Task requirements ->
1 - From the Beam joins thread, output the passage starting with "Maybe we should" and going on through "Industry / Domain flavour..", word for word.
2 - In the Beam joins thread, how long does LookupCacheDoFn cache the left side of the join?

A couple of things that are really nice here,

1- Domain specific (CTR in your example). We may find that eventually it's
not possible / practical to build out generic joins for all situations. But
with the primitives available in Beam and good 'patterns' domain specific
joins could be added for different industries.

2- Pros / Cons section. This is very nice and as Kenn mentioned it would be
great for there to be a Collection of joins that users can choose from
based on the pros / cons.

I got pulled onto other work before I could complete this PR (LINK
<https://github.com/apache/beam/pull/9032>) for example, but I hope to go
back to it, it's specific to a time series use case from a specific
industry with pros and cons based on throughput etc....

Maybe we should consider adding something with links etc to Beam
patterns...

https://beam.apache.org/documentation/patterns/overview/

Perhaps a Joins section and we do something that has not been done before
and add a Industry / Domain flavour..

Cheers

Reza

On Sat, 2 May 2020 at 14:45, Marcin Kuthan <[email protected]> wrote:

> @Kenneth - thank for your response, for sure I was inspired a lot by
> earlier discussions on the group and latest documentation updates about
> Timers:
> https://beam.apache.org/documentation/programming-guide/#timers
>
> In the limitations I forgot to mention about SideInputs, it works quite
> well for scenarios where one side of the join is updated slowly, very
> slowly. But for scenarios where the main stream gets 50k+ events per
> seconds and the joined stream ~100 events per second it simply does not
> work. Especially if there is no support for updates in Map side input and
> the side input has to be updated/broadcasted as a whole.
>
> @Jan - very interesting, as I understood the joins are already implemented
> (plenty of them in Scio, classic ones, sparse versions, etc.) the problem
> is with limited windows semantics, triggering policy and the time of
> emitted events.
>
> Please look at LookupCacheDoFn, it looks like left outer join - but it
> isn't. Only the latest Lookup value (right side of the join) is cached. And
> the left side of the join is cached only until the first matching lookup is
> observed. Not so generic but quite efficient.

Data entries ->
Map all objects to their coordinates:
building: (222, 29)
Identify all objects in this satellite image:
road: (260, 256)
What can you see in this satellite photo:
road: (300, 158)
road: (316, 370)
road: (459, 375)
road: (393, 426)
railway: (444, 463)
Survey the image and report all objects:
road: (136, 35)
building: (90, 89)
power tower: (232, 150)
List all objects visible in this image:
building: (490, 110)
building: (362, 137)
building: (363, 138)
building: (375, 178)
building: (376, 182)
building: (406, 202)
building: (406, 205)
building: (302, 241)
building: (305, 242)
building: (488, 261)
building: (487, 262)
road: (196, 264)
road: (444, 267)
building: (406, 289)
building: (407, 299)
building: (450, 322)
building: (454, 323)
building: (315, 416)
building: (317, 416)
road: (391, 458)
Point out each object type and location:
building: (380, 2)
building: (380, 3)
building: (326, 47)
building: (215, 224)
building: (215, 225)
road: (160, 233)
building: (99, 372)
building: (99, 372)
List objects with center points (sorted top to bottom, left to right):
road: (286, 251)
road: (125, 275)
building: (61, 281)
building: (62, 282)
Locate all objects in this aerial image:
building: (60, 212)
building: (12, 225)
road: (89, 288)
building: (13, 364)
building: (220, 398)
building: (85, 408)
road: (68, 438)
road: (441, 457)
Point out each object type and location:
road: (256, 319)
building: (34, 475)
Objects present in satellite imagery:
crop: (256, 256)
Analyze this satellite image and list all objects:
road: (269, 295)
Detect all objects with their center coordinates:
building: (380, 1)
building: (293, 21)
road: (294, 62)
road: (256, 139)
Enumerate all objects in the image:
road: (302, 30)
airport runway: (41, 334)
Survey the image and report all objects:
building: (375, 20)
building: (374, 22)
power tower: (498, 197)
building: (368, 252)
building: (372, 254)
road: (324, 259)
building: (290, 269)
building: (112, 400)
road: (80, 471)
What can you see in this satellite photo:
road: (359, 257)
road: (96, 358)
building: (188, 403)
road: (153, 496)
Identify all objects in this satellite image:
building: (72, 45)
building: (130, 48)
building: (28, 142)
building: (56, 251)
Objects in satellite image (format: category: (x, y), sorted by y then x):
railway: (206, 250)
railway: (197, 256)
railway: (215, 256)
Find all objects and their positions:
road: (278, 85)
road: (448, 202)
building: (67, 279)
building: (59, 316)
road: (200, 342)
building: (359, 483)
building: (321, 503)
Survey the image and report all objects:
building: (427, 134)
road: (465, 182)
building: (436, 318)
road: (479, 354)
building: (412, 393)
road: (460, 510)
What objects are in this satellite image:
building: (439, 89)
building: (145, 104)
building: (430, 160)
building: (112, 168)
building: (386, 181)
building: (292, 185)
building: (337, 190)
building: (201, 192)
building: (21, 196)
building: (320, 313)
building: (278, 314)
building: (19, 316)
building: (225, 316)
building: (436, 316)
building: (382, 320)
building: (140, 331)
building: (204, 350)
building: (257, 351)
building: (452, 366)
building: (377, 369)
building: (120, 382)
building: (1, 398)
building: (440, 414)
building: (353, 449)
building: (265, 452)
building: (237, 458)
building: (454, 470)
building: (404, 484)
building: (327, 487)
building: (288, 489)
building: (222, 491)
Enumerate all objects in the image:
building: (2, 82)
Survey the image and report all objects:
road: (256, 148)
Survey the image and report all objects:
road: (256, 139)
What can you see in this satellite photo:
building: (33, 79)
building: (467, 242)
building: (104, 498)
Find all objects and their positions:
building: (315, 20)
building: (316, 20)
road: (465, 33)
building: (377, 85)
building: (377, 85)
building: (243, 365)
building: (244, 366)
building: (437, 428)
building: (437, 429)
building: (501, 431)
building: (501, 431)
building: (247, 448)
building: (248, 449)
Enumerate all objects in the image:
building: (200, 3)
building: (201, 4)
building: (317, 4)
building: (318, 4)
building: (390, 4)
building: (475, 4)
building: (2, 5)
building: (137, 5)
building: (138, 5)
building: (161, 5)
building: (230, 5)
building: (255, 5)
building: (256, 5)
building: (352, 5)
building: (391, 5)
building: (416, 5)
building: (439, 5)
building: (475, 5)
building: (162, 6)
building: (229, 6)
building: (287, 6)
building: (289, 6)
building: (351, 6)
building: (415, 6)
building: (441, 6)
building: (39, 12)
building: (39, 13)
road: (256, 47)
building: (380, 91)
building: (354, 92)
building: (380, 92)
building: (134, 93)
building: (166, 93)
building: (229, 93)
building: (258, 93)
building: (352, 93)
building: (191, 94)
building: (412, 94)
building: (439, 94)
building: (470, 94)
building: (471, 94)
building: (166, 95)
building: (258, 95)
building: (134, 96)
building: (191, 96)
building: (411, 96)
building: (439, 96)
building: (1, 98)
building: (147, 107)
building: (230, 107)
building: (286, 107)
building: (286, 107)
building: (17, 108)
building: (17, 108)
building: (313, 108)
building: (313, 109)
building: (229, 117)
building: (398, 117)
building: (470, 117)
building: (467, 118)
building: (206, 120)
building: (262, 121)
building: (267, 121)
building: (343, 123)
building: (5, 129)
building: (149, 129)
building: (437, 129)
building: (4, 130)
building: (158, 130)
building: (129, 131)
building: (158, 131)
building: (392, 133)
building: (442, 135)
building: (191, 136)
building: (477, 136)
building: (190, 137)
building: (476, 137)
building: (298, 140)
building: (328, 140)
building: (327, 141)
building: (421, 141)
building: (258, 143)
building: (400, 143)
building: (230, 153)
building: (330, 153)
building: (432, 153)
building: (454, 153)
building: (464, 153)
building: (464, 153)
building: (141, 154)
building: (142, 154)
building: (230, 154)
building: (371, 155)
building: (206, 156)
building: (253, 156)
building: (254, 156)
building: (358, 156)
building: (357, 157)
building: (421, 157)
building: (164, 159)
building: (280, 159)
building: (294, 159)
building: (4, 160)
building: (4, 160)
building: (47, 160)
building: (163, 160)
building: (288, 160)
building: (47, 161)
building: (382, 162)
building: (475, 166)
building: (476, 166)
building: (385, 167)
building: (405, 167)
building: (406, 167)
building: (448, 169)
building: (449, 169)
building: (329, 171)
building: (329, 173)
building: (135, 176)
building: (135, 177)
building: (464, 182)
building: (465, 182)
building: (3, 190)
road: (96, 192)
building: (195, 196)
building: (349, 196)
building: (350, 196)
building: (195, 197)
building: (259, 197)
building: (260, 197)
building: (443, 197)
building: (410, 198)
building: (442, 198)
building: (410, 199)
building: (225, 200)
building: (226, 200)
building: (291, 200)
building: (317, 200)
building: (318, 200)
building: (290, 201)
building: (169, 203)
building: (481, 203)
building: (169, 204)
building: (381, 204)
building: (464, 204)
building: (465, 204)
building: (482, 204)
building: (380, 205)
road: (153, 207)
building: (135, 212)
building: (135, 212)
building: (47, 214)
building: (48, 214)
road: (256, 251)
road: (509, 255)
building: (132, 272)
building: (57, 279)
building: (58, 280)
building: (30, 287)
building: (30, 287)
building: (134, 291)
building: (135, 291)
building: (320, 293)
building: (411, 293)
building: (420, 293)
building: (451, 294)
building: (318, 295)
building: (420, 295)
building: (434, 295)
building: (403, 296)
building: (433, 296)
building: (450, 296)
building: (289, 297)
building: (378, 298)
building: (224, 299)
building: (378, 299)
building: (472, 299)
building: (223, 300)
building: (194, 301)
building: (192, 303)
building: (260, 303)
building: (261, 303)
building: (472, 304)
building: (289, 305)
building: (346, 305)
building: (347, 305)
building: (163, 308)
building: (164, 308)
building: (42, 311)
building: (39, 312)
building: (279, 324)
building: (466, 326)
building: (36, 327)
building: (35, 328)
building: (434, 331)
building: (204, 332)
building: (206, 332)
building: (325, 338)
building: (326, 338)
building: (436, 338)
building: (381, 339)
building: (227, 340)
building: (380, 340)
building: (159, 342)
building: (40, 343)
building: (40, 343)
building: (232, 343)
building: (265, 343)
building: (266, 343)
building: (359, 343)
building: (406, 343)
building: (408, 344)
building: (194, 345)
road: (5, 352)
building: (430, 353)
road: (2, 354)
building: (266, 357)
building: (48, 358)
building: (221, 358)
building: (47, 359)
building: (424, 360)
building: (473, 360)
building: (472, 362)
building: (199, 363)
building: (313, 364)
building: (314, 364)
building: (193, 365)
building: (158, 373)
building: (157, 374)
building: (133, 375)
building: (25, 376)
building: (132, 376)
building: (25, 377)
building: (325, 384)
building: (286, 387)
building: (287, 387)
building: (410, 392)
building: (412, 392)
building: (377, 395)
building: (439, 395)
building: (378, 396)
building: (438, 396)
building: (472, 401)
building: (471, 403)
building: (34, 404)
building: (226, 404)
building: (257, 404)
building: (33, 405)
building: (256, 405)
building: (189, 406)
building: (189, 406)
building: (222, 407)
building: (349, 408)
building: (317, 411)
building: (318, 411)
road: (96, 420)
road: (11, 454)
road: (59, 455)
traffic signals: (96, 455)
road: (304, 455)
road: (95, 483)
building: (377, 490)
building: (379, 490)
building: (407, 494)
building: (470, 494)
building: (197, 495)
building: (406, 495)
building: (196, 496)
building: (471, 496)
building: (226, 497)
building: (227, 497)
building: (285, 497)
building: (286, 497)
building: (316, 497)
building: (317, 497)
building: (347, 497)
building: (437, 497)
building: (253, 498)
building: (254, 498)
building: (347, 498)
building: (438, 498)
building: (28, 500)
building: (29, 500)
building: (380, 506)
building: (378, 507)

Expected outputs ->
1 -
Maybe we should consider adding something with links etc to Beam
patterns...

https://beam.apache.org/documentation/patterns/overview/

Perhaps a Joins section and we do something that has not been done before
and add a Industry / Domain flavour..

2 - Only until the first matching lookup is observed.